An electronic search of Embase and Medline databases for articles from 1966 to 2011 was performed. Publications were included if they were randomised controlled studies in which patients underwent either single-incision or multiport cholecystectomy. The primary outcome measures for the meta-analysis were postoperative complications and postoperative pain score [visual analogue scale (VAS) on the day of surgery]. Secondary outcome measures were operating time and length of hospital stay. Weighted mean difference was calculated for the effect size of SILS on continuous variables, and pooled odds ratios were calculated for discrete variables.

Results

In total, 375 cholecystectomy operations from 7 randomised controlled trials were included, 195 by single-incision (SILS) and 180 by conventional multiport.

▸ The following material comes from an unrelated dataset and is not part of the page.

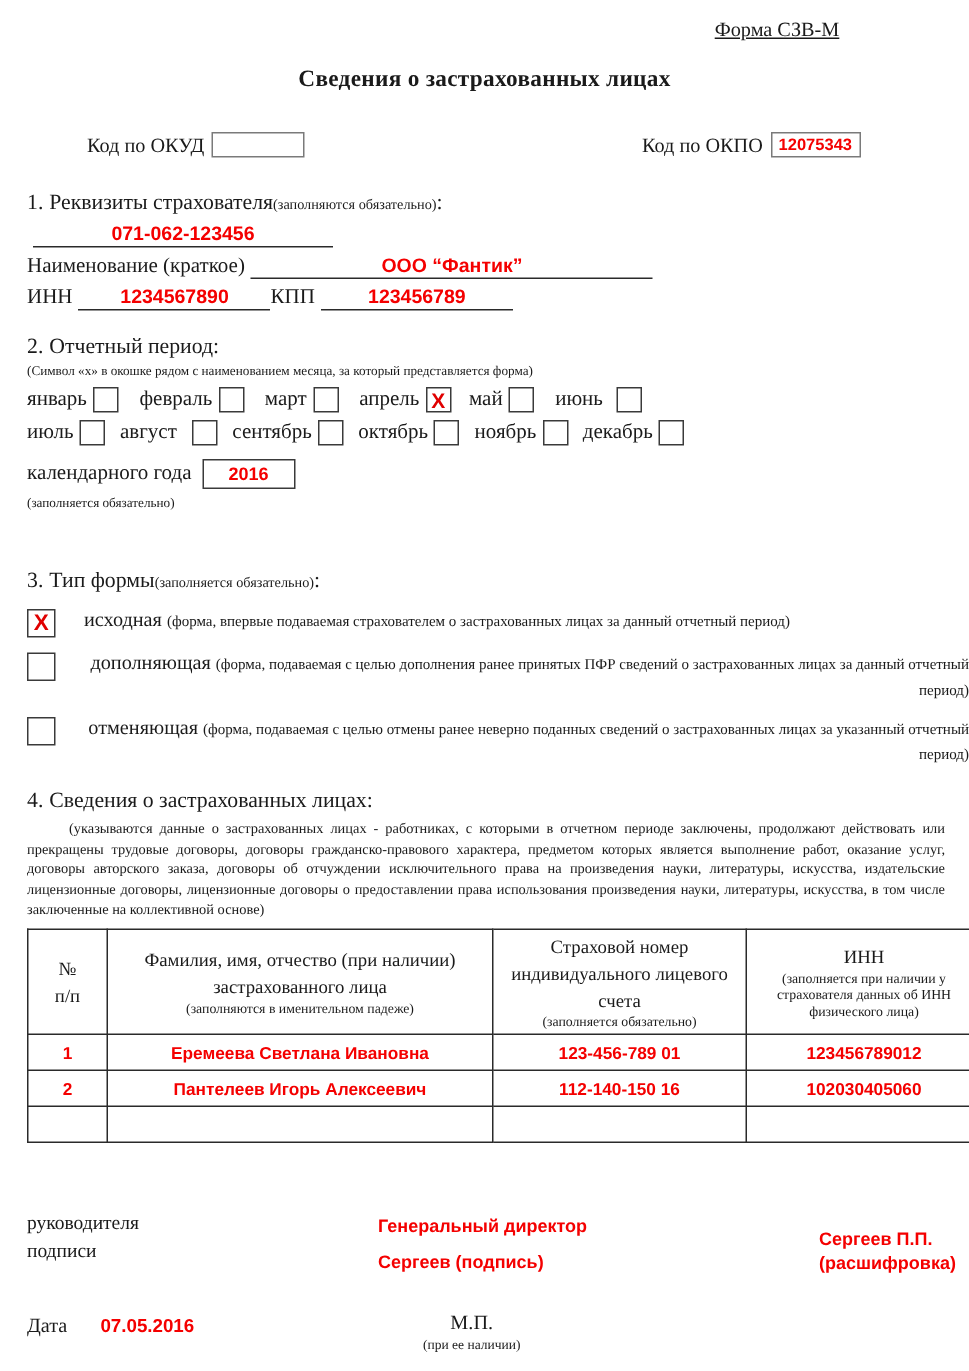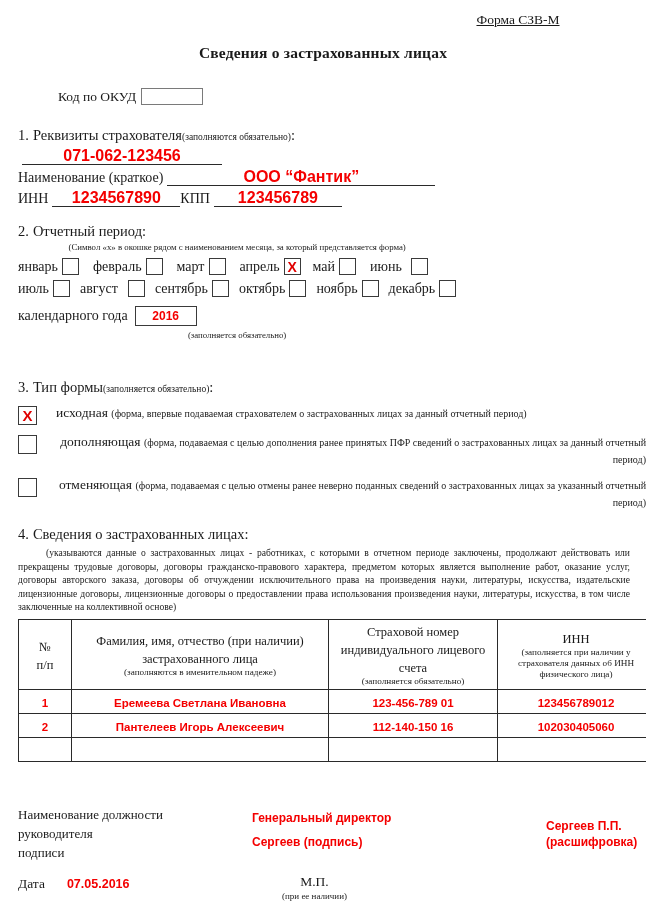"Код по ОКПО" div.okpo-row { html: none -> <div> <span>Код по ОКПО</span> <span> <span>12075343</span> </span> </div> }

Operating time was significantly longer in the SILS group compared to the standard multiport laparoscopic cholecystectomy group (weighted mean difference = 2.13; P = 0.0001). There was no significant difference in the incidence of postoperative complications, postoperative pain score (VAS), or the length of hospital stay between the two groups.

Conclusion

The results of this meta-analysis demonstrate that single-incision laparoscopic cholecystectomy is a safe procedure for the treatment of uncomplicated gallstone disease, with postoperative outcome similar to that of standard multiport laparoscopic cholecystectomy. Future high-powered randomized studies should be focused on elucidating subtle differences in postoperative complications, reported postoperative pain, and cosmesis following SILS cholecystectomy in more severe biliary disease.